The capital city of Australia has all the perks of a nation’s center, with stately buildings, museums and monuments, unmissable public parks and wonderful bakeries, cafés and restaurants. With so much to do and see, it’s hard to choose between urban fun and exploring nearby Aussie wilderness and nature; this “river” city (divided in two by Lake Burley Griffin) in the middle of New South Wales has plenty to offer its visitors. Don’t get too dizzy with all of Canberra’s roundabouts!
Much like Washington, D.C. or other capital cities, points of interest in Canberra are, by-and-large, important government buildings and museums. Out-of-towners enjoy the Australian Parliament House, a giant complex on the south side of Canberra that cost over a billion dollars to construct in 1988—and looks it, with an aerial and side view reminiscent of two boomerangs and grandiose illumination by night. The Old Parliament House across Lake Burley Griffin is now home to the Museum of Australian Democracy, which provides an overview of civic engagement in modern Australia and a historical archive. If government doesn’t pique your interest, visit the National Museum of Australia, which includes a vast collection of Aboriginal artifacts, or the prestigious art mecca that is the National Gallery of Australia.
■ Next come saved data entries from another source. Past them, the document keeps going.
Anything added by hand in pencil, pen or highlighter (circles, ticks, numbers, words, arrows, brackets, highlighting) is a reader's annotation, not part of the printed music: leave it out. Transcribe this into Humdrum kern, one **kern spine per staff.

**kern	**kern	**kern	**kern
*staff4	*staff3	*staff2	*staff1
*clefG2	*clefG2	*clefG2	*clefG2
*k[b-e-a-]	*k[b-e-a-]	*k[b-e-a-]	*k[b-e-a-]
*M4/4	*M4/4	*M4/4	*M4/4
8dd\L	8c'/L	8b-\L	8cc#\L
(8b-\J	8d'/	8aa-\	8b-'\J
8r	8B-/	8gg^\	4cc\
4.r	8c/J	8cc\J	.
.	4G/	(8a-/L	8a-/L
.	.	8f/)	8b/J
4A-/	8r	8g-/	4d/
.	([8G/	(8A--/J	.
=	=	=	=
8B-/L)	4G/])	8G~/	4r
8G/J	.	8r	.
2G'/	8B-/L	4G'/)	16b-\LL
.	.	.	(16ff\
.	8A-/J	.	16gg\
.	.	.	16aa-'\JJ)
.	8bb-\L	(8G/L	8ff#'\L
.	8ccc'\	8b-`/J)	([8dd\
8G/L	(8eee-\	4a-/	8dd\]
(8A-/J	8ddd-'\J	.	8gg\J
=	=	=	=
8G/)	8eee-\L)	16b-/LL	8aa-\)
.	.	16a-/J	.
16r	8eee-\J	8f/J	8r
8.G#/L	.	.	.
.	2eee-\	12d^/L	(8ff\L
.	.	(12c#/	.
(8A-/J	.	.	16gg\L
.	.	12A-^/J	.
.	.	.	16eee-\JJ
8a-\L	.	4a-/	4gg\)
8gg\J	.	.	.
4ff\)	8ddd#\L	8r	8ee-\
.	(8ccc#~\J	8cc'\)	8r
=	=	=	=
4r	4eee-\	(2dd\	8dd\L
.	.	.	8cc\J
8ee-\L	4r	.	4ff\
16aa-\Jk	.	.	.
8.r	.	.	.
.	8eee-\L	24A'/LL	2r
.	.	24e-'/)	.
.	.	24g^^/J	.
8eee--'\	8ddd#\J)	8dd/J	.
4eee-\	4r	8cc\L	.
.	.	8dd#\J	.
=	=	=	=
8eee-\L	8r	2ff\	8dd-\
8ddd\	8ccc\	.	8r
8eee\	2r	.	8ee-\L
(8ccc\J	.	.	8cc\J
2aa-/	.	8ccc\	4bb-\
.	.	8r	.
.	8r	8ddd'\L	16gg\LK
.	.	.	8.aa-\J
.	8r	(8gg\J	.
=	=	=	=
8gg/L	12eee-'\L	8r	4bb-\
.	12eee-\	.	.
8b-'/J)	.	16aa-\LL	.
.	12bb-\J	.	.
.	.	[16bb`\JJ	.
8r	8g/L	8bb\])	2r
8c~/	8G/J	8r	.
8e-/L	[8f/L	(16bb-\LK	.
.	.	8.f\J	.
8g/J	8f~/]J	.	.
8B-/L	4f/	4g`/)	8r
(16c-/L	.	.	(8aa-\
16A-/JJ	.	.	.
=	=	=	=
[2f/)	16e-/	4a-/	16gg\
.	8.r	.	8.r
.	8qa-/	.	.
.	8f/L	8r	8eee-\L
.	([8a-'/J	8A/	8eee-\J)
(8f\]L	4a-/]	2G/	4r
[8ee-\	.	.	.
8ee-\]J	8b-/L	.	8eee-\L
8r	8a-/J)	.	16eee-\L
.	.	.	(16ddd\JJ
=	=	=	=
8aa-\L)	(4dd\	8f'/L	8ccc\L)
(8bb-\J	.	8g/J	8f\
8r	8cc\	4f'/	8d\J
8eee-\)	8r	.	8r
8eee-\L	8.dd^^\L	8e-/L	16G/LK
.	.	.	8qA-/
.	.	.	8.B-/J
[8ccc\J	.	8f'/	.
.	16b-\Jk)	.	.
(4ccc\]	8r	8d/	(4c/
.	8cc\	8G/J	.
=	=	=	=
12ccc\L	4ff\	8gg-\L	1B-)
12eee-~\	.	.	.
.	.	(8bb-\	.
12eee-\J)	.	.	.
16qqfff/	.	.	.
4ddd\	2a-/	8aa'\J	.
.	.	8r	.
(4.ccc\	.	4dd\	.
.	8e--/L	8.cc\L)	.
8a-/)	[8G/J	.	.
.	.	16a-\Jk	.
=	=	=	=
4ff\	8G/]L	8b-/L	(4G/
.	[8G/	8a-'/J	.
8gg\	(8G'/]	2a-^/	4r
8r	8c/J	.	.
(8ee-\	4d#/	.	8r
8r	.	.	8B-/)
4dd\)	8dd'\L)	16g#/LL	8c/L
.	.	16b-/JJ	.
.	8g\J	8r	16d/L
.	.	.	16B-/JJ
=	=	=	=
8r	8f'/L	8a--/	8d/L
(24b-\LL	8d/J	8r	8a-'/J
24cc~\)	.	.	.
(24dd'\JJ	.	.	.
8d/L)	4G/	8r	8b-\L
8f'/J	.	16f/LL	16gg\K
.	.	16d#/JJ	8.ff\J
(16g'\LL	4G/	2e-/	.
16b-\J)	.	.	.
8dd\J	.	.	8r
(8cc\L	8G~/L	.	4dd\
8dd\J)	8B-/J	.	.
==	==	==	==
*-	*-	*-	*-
In Canberra, one won’t be too far from the city center in a posh apartment complex, perhaps in one of the adjacent neighborhoods to either side of Lake Burley Griffin, like Kingston, Turner or Braddon. Quieter, more spacious housing can be found south of the lake in Deakin, where options like a room in a former embassy aren’t too pricey. Regardless, most if not all accommodations in town are apartments, varying from high-rise to a low-key condominium.
Within the Australian Capital Territory tucked into the greater area of New South Wales, Canberra sits near quite a few hiking and climbing sites, both big and small. Take a drive less than an hour south to Namadgi National Park, where forests, kangaroos and other wildlife awaits—a good start to figuring out where to go can happen at the visitor center in Tharwa. Hundreds of ways to experience these outdoors can take place on trails for vehicles, hikers, horses and bicycles; lots of rock climbers really dig the huge boulders and interesting formations of the “Australian Alps”. Advanced outdoors enthusiasts might want to go further into the Bimberi Wilderness, or more specifically the Rendezvous Creek Valley.
Canberra-bound fliers within Australia (and Singapore and New Zealand) can fly to the nation’s capital nonstop, while travelers from other destinations will have to transfer at Sydney (SYD), Melbourne (MEL) or another regional city before arriving at Canberra Airport (CBR). You can also get to Canberra by train using NSW TrainLink, which connects Sydney, Melbourne and Brisbane. In the city, UberX is available, along with taxis and the local bus system, although downtown Canberra is quite walkable by most counts.
Looking for a vacation rental in Canberra? Tripping.com has 36 rental homes available in Canberra. Potential renters will find 0 studios, 32 1-bedroom, 4 2-bedroom and 0 rentals with 3 or more bedrooms from $29 a night. Many of these properties are instantly bookable.
The average price of a nightly rental in Canberra is $167 while the average price of a weekly rental is $25. For those looking for more than a short term rental such as corporate rentals, extended stays or long term rentals, the average monthly price of a Canberra home is $25.
Wondering if you can bring your favorite dog or cat with you? We have 0 pet friendly vacation rentals available for you. In addition to accommodating pets, Canberra rentals offer a variety of amenities. In particular, 20 rentals have internet and wifi, 13 have TV and/or cable and 22 have a pool or hot tub.Search properties from 3 rental sites in Canberra where the top providers in that area are Booking.com, Agoda, and TripAdvisor. There are 21 Booking.com rentals, 13 Agoda short term rentals and 2 TripAdvisor vacation rentals.